__REQUIREMENT__: Quote the entries below from the line with "right elbow: (273, 348)" through the line with "right back paw: (485, 401)", both ends included, and only those lines.

__MATERIAL TO PROCESS__:

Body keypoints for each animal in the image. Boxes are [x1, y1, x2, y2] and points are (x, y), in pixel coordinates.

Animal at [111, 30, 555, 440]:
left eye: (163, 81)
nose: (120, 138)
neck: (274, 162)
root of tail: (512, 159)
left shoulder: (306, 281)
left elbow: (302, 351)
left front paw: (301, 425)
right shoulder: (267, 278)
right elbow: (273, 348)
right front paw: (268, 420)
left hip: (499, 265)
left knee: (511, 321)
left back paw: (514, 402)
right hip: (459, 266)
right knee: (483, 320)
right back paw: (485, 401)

* * *

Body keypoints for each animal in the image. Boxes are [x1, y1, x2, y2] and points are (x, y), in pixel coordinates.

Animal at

---

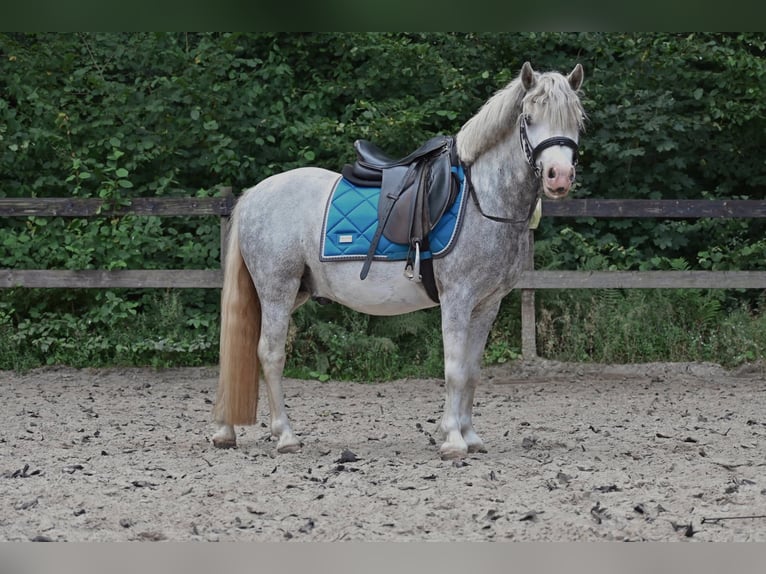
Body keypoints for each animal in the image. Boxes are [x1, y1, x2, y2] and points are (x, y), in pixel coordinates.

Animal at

__REPLY__:
right elbow: (273, 348)
right front paw: (268, 420)
left hip: (499, 265)
left knee: (511, 321)
left back paw: (514, 402)
right hip: (459, 266)
right knee: (483, 320)
right back paw: (485, 401)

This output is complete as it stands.